# 1st camera pic



## TPaco214 (Feb 16, 2005)

I bought a cheapie $50 scout cam at Dick's a month b4 the archery season to put on some private property I had just gained access to. Well access to the private property fell through, and I was left with nowhere to set up my camera. The last few days Ive been seeing tons of deer in my neighborhood walking around nibbling ppl's bushes and stuff in broad daylight. Also saw a huge buck chasing a group of does at 4:45 pm the other day past my front yard along a very busy street. Typical urban deer. There are really no woods around where I live so the deer live and bed in ppl's yards. So i decided to put my trail cam up in my back yard to see if I could get a pic of the large buck I had seen the day before. Last night I went to bed at 12:30, but decided to look out my back window to check on my trail cam. Of course, I saw 4 does feeding around it but not in front of it to trigger a pic. They kept looking back, and sure enough the big guy makes an appearance chasin them around directly in my backyard! It was awesome watching that. They put on a show for about 25 minutes in my backyard and I saw every minute!

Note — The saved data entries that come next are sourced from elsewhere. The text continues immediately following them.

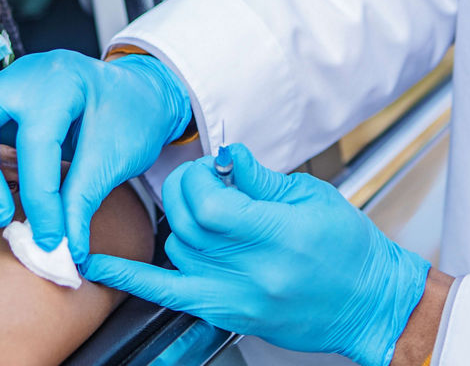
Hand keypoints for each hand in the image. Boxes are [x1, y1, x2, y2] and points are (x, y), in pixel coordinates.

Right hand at [0, 50, 189, 261]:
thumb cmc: (131, 116)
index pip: (36, 143)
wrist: (138, 91)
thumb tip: (63, 247)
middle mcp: (23, 73)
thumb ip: (83, 201)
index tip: (49, 236)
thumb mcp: (118, 156)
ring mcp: (0, 79)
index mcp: (62, 83)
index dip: (39, 198)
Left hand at [82, 144, 429, 365]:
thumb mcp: (312, 196)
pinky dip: (131, 278)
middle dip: (186, 192)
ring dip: (181, 224)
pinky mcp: (229, 313)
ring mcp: (239, 297)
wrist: (369, 302)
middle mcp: (255, 270)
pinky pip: (168, 295)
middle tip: (203, 184)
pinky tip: (100, 265)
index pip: (209, 203)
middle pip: (188, 224)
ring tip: (204, 213)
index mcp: (279, 234)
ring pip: (178, 250)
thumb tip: (223, 156)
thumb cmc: (349, 248)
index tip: (211, 170)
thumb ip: (259, 178)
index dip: (199, 179)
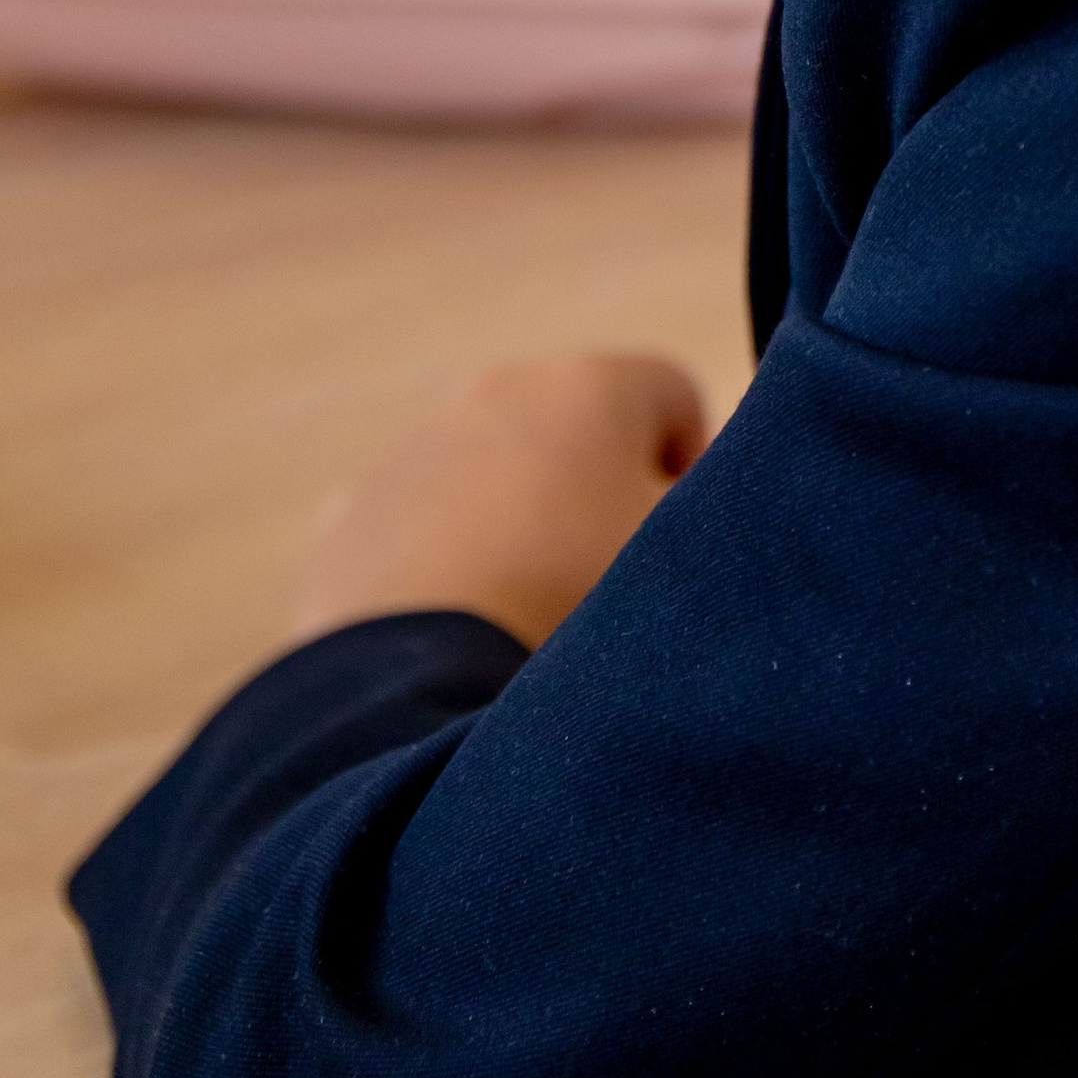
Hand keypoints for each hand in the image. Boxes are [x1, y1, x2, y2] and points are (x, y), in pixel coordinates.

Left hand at [292, 352, 708, 650]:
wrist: (418, 693)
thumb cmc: (578, 610)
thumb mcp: (693, 559)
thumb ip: (728, 509)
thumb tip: (713, 504)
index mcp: (588, 384)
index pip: (677, 397)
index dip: (693, 476)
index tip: (677, 552)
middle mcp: (496, 389)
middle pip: (580, 433)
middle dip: (599, 498)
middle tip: (607, 595)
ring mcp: (411, 449)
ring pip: (495, 478)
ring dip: (520, 529)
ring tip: (527, 626)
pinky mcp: (349, 518)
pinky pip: (419, 530)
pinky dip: (443, 568)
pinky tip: (456, 637)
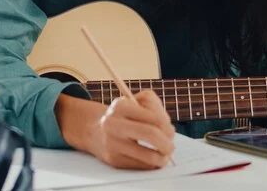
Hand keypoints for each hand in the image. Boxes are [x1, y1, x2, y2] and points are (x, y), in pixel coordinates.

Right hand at [57, 89, 174, 169]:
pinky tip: (149, 158)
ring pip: (148, 156)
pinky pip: (140, 166)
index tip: (170, 131)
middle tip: (170, 146)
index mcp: (120, 106)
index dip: (168, 127)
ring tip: (164, 154)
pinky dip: (150, 164)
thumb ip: (155, 107)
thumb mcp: (136, 101)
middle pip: (150, 134)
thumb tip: (168, 130)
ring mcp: (112, 143)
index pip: (153, 118)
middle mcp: (113, 123)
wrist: (95, 130)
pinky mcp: (113, 159)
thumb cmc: (124, 116)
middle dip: (167, 143)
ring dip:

Unfortunately he didn't cover a doe or fioght another buck. He ran in front of the camera, and triggered the camera. I kept thinkin I hope the camera got him, b/c it has a slow trigger speed. Went out this morning to check my camera hoping I got a shot of him on it. My camera does a 3 shot burst after it's triggered....looks the middle shot got him! A perfectly symmetrical well developed 10-pt! Awesome! How many people can say they got a monster on camera and watched the camera get the shot!? lol this trail cam stuff is cool. (btw i know time/date stamp are wrong...havent figured out how to change those yet. this pic was from this morning at around 12:45 am)


----------



## nick99 (Mar 8, 2010)

Nice buck !!!


----------



## Bulldawg (Dec 3, 2007)

Heck with a treestand , perch up on the roof with your bow !


----------



## Header (Apr 14, 2004)

Nice buck, that is a land owners tag there, if you don't already have a buck. I plowed up my garden 1 year and had monster buck tracks then, they love fresh dirt.


----------



## TPaco214 (Feb 16, 2005)

haha trust me guys id do anything to get a chance at him. unfortunately my lot is .17 acres...all the lots in my neighborhood are like that. the minute i shot him hed run off and die in someone's yard....the does and yearlings do quite a bit of property damage to the neighbor's gardens and stuff....but theres just no way to hunt them here...unless i dug a pit and covered it with branches and stuff....


----------



## Scum_Frog (Apr 3, 2009)

Good looking 9pt to have in your backyard haha. Sounds like you should sit on top your roof lol.


----------



## MuskieManOhio (Jun 29, 2008)

The amish hunt urban areas and man do they always get some monster bucks out of them!


----------